(Beginning of Source passage)

The General Partners reinstated quarterly cash distributions beginning with the
1995 second quarter distribution, paid in August.  The fourth quarter
distribution, in the amount of $480,412 or $3.75 per Unit, was paid to limited
partners on February 7, 1996.  Future cash distributions, if any, will be
determined on a quarterly basis and will be based on cash flow generated by the
Partnership.

During the remainder of 1996, the General Partners intend to implement an
extensive improvement program at Pelican Landing and Shadowood to upgrade the
properties.  This program is intended to maintain the properties' position
within their respective markets, which are growing increasingly competitive
with the addition of new apartment properties.  This is particularly true in
the Tucson and Jacksonville markets where Village at the Foothills II and
Shadowood Village, respectively, are located.  It is also hoped that these
improvements will allow for greater increases in rental rates, thereby
improving each property's revenue and value, and making them better positioned
for eventual sale.  It is possible that cash from reserves may be required to
fund a portion of distributions during 1996 as a result of the capital
expenditures required.

Given favorable market conditions, particularly in the Irving, Texas area, the
General Partners intend to begin marketing River Hill Apartments for sale.

(End of Source passage)
(Beginning of Supplied entries)

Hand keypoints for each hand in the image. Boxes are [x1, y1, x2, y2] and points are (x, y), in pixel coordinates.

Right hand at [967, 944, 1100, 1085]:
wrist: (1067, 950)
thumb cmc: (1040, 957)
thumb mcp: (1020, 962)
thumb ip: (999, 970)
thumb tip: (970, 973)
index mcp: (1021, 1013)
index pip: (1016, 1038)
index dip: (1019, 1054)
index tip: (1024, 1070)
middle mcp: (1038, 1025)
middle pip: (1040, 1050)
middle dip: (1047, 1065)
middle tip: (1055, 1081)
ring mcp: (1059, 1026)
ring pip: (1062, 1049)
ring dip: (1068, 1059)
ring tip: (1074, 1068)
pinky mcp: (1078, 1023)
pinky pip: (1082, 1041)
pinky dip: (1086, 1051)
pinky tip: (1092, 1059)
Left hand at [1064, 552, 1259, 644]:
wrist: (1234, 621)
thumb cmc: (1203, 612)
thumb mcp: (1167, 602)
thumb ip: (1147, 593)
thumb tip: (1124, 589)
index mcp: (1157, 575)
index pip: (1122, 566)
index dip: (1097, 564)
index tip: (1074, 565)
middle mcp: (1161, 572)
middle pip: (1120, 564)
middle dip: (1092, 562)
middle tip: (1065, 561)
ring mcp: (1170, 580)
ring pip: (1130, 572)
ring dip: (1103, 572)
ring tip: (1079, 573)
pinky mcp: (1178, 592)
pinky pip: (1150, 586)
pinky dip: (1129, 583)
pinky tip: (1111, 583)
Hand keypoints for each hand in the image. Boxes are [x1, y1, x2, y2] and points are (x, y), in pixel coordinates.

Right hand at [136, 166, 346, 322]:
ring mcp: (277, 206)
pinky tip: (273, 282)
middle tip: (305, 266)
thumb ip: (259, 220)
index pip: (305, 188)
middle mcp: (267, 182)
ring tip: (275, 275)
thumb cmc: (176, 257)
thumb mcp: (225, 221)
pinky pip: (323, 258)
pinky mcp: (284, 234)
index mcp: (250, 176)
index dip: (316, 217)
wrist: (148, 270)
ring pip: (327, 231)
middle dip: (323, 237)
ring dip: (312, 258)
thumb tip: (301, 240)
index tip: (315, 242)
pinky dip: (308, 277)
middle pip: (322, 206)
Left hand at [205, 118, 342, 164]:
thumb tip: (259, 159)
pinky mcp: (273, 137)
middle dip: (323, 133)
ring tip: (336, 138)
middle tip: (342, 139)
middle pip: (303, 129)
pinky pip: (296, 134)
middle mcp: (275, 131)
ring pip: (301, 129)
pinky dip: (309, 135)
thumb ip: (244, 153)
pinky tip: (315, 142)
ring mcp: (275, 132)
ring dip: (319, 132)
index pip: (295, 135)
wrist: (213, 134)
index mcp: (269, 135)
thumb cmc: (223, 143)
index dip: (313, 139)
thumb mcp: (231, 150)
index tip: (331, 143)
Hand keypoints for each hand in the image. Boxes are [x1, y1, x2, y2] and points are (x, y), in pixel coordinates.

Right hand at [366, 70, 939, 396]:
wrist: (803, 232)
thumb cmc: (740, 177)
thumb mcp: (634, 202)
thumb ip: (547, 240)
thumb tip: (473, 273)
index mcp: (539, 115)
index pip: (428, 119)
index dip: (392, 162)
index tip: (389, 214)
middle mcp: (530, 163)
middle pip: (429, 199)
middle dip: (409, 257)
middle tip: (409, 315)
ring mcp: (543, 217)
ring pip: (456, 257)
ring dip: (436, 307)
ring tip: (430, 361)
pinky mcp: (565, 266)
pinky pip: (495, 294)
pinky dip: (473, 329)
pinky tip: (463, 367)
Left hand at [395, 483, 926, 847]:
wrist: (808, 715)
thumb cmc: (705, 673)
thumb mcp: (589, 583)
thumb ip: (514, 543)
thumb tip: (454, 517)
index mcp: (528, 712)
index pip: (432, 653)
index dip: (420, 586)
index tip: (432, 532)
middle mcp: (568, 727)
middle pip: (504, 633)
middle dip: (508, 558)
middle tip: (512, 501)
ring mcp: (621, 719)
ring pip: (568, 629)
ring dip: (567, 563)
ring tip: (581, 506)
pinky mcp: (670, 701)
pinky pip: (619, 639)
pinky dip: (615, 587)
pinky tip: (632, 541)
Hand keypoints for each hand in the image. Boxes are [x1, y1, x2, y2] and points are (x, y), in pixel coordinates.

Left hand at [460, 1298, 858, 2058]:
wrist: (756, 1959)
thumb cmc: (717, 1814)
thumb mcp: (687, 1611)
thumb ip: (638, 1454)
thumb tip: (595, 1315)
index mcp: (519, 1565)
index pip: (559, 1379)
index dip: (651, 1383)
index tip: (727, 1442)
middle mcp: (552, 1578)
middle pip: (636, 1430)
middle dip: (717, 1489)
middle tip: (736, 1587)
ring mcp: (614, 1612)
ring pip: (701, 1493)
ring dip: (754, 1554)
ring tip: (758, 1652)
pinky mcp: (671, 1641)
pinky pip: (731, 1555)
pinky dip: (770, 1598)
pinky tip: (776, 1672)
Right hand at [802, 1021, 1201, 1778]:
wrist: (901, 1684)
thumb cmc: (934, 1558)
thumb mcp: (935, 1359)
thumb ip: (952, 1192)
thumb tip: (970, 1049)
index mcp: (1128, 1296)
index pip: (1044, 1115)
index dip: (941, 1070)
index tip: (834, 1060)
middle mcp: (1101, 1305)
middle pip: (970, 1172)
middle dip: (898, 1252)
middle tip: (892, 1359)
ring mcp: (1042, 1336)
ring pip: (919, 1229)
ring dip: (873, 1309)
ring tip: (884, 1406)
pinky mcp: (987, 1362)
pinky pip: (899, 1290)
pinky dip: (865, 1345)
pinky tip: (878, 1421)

(End of Supplied entries)

What you are asked to do —
Continue the partnership report from the point where it stops. The material here stands apart from the partnership report.

Result of the task —
There can be no assurances that a sale will be completed or that any particular
price for the property can be obtained.

On March 15, 1996, based upon, among other things, the advice of Partnership
counsel, Skadden, Arps, Slate, Meagher & Flom, the General Partners adopted a
resolution that states, among other things, if a Change of Control (as defined
below) occurs, the General Partners may distribute the Partnership's cash
balances not required for its ordinary course day-to-day operations.  "Change
of Control" means any purchase or offer to purchase more than 10% of the Units
that is not approved in advance by the General Partners.  In determining the
amount of the distribution, the General Partners may take into account all
material factors.  In addition, the Partnership will not be obligated to make
any distribution to any partner and no partner will be entitled to receive any
distribution until the General Partners have declared the distribution and
established a record date and distribution date for the distribution.  The
Partnership filed a Form 8-K disclosing this resolution on March 21, 1996.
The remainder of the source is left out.